This guide, created by Director of the Barnard Archives and Special Collections, Martha Tenney and Jenna Freedman, Curator of the Barnard Zine Library, supports Cecelia Lie-Spahn's Feminism, Science & Reproductive Technologies class, Summer 2021

A Note about Primary and Secondary Sources

Definitions

Primary sources are materials contemporaneous to the time you are researching, created by someone with first-hand experience of the phenomena that you are researching. Primary sources can come in any format, including newspaper articles, diaries, memoirs, letters, reports, scholarly articles, books (including works of fiction and non-fiction), films, artworks, laws, financial records, posters, photographs, and artifacts. 

Archives are materials created or collected by people or organizations, in the course of their every-day activity, which are preserved because of their "enduring value" (Society of American Archivists). Another definition of archives: unique constellations of materials, collected and preserved because they contain important information and/or evidence of their creator's responsibilities and actions. All archival collections are comprised of primary sources, but not all primary sources are archival.
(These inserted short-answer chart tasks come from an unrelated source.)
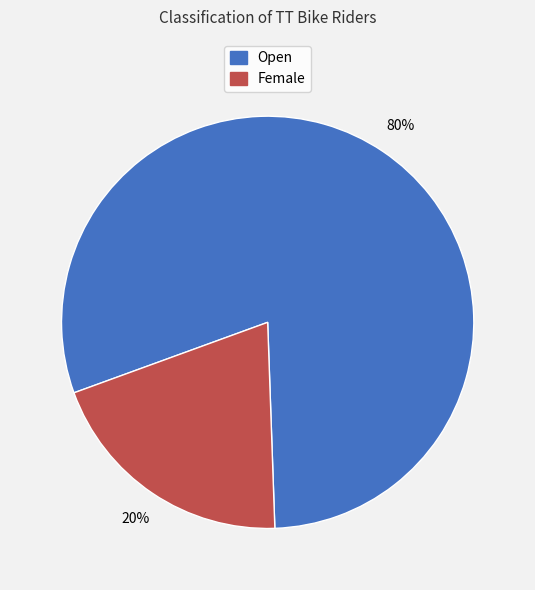

To the nearest percent, what is the combined percentage of Female and Open?

100%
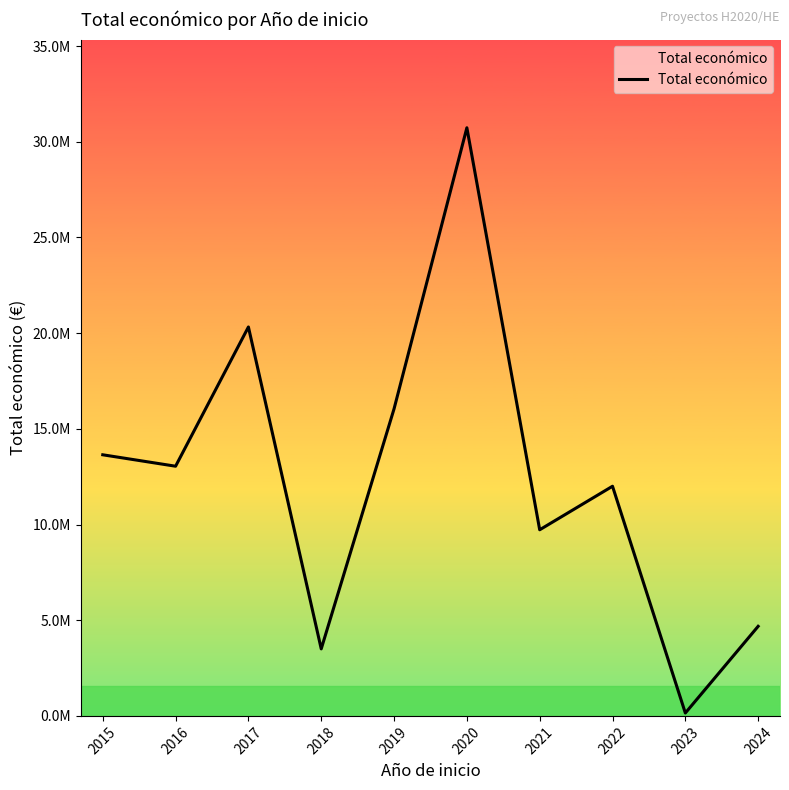

List the labels in order of value, smallest first.

2023, 2018, 2024, 2021, 2022, 2016, 2015, 2019, 2017, 2020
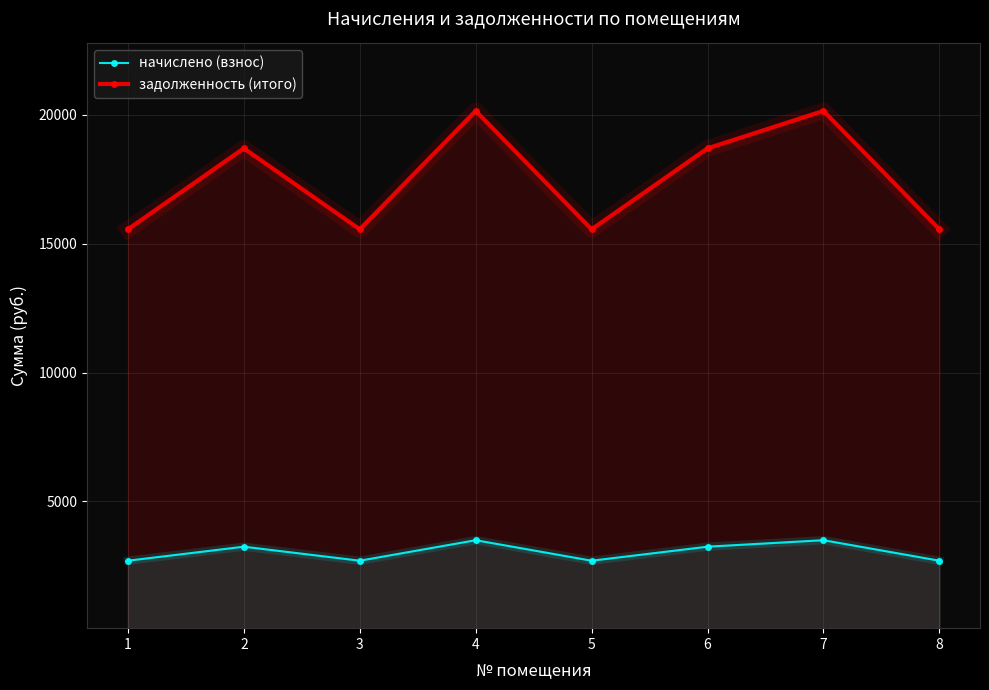

Where is начислено (взнос) nearest to the value 3092?

2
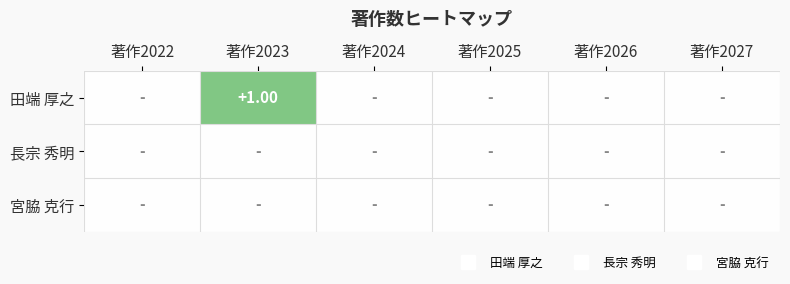

The value of 宮脇 克行 at 著作2022 is 0. True or false?

True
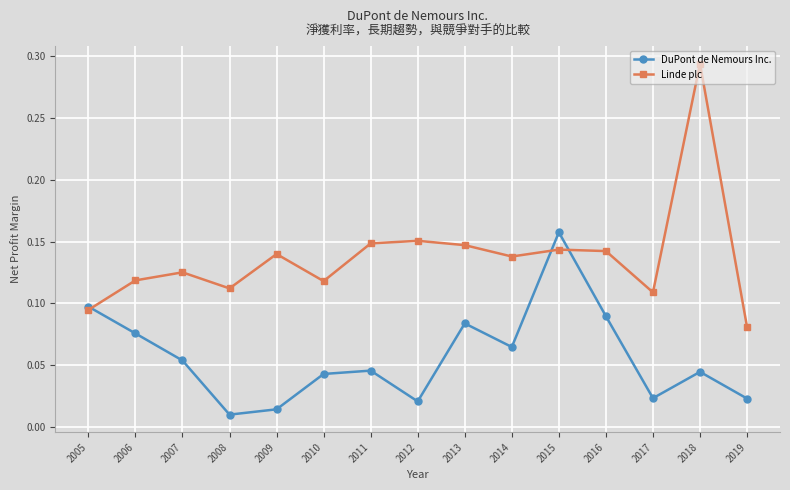

At which category does the chart reach its peak across all series?

2018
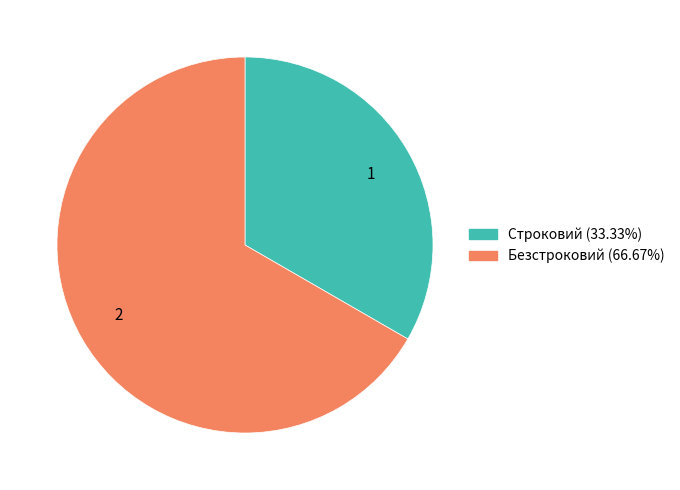

Is there a majority slice in this chart?

Yes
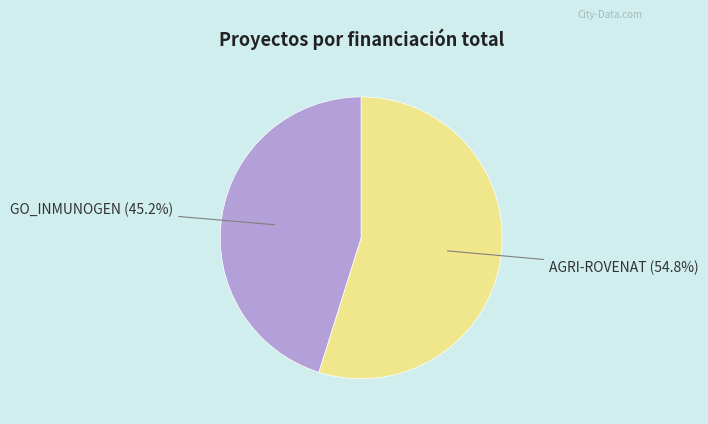

Is there a majority slice in this chart?

Yes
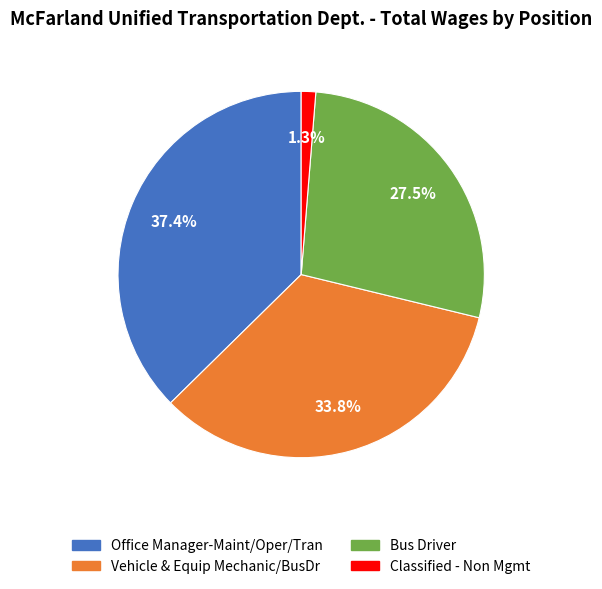

Rank the categories by value from lowest to highest.

Classified - Non Mgmt, Bus Driver, Vehicle & Equip Mechanic/BusDr, Office Manager-Maint/Oper/Tran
Finding primary sources in secondary-ish places

Because primary sources can come in any format, many databases and other places you would look for secondary sources are also good for finding primary sources. Examples of this include books in CLIO or HathiTrust and scholarly journal articles in JSTOR (which includes articles from the 19th century, helpful for researching the history of a given field or area of knowledge) or other databases. One way to find primary sources in these places is to limit by date to the period you're researching. Another is to use keywords (particularly in CLIO) such as memoir, autobiography, source*, documentary (which often refers to books of re-printed primary source materials), letters, etc.